Last October, the residents' committee raised the matter with community partners such as the Housing Board and Tanjong Pagar Town Council, and brighter lights were installed within a month.

It was one of many changes brought about within the estate after the Kreta Ayer Social Service Office (SSO) at Sago Lane was opened last July in an effort to bring help closer to those who need it.

The office, which oversees the Bukit Merah and Outram area, is one of 10 set up by the Ministry of Social and Family Development last year.

Offices in Bukit Merah, Choa Chu Kang and Boon Lay opened last month and others will be set up in Ang Mo Kio, Bedok, Queenstown and Sengkang by June.

The plan is to create a network of 20 such offices - one for each of the bigger HDB towns - in the next two years. They will administer the area's financial and social assistance programmes and act as coordinators and planners of social services.

MP for Tanjong Pagar GRC Lily Neo said needy residents also benefited when she referred around 100 cases to the Kreta Ayer SSO after talking to them at her Meet-the-People sessions.

"Their applications get processed and they get interviewed within two weeks - unlike in the past when it would have taken at least one month," she said.

Since it opened, the office has handled 2,700 cases seeking financial and other assistance.

About 80 per cent of the applications received last year came from walk-ins or self-referrals. The rest were referred by community partners such as voluntary welfare organisations.

Residents with several needs are linked up with other help agencies such as hospitals, HDB branch offices and senior activity centres.

Every week, officers from the SSO meet ground agencies such as the Tanjong Pagar Family Service Centre (FSC) and Central Singapore Community Development Council to identify needs and social trends particular to the neighbourhood.

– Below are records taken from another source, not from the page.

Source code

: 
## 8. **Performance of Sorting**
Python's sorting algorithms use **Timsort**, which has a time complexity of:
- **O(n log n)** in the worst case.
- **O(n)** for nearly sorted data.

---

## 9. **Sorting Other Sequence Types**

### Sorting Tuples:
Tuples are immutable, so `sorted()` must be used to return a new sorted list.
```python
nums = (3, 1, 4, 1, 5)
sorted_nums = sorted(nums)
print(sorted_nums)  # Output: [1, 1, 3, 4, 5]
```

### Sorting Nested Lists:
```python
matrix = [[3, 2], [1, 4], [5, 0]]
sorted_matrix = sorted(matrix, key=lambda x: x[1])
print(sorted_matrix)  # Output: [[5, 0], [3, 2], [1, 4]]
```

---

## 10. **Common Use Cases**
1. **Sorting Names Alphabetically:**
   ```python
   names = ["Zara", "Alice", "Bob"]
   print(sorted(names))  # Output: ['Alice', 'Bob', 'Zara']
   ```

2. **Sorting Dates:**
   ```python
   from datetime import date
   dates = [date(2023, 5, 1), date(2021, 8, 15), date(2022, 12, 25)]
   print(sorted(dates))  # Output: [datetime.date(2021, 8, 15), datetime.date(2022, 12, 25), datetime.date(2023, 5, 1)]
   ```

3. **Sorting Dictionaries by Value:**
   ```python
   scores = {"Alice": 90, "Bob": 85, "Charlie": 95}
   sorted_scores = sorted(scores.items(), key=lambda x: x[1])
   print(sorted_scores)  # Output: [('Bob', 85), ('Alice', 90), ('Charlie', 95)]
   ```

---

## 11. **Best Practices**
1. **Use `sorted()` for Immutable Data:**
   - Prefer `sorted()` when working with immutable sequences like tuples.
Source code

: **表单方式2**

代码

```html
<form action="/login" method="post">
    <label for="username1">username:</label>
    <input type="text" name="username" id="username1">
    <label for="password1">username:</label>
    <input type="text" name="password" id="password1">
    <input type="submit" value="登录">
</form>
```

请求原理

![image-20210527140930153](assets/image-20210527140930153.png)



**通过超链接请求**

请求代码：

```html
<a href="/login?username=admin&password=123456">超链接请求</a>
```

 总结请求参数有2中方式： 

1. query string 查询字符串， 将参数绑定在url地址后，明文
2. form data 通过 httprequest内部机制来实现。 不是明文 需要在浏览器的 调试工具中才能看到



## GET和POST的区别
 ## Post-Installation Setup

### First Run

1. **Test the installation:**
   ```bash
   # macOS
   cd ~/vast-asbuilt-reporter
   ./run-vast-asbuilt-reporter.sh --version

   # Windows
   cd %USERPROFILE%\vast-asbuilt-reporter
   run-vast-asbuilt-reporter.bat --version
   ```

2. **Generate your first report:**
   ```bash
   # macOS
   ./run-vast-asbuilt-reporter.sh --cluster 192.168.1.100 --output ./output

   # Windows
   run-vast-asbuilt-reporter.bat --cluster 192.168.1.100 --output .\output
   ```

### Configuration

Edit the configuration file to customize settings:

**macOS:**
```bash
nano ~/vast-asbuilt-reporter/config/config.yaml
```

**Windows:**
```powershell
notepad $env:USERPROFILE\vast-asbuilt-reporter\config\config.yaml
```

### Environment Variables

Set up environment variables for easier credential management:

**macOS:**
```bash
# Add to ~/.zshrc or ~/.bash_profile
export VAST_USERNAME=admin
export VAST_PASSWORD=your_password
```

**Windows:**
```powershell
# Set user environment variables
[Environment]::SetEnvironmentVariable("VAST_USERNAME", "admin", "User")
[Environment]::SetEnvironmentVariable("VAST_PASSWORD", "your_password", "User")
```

This information is then shared with other members of a work group consisting of local agencies such as the Tanjong Pagar Town Council and Bukit Merah East Neighbourhood Police Centre and national agencies like the Workforce Development Agency to brainstorm solutions.

Such closer ties are helping things get done quicker for residents. For instance, the agencies got together to organise the estate's first social service roadshow at a void deck last October to raise awareness of the different services available. More than 500 residents, mostly from rental flats, visited booths run by 12 agencies.

In their regular discussions, community agencies also brought up the issue of a lack of youth services in areas like Chinatown and Tiong Bahru, which are commonly associated with the elderly.

SSO staff surveyed the estate and found that about 20 to 30 per cent of families living in rental flats in Jalan Kukoh and Lengkok Bahru have young children. As a result, they are now working on projects for young families, such as having a social enterprise provide low-income mothers with milk powder, and arranging for a monthly mobile library service.

The SSO is also working with the town council and other partners to create a new street soccer court and football mentorship programme to channel youngsters' energy.

"We have been trying to get some of these projects going for years," said Mr Udhia Kumar, executive director of Tanjong Pagar FSC. "But they are finally gaining traction because the SSO is able to get everyone together to sit down and discuss how to tackle them."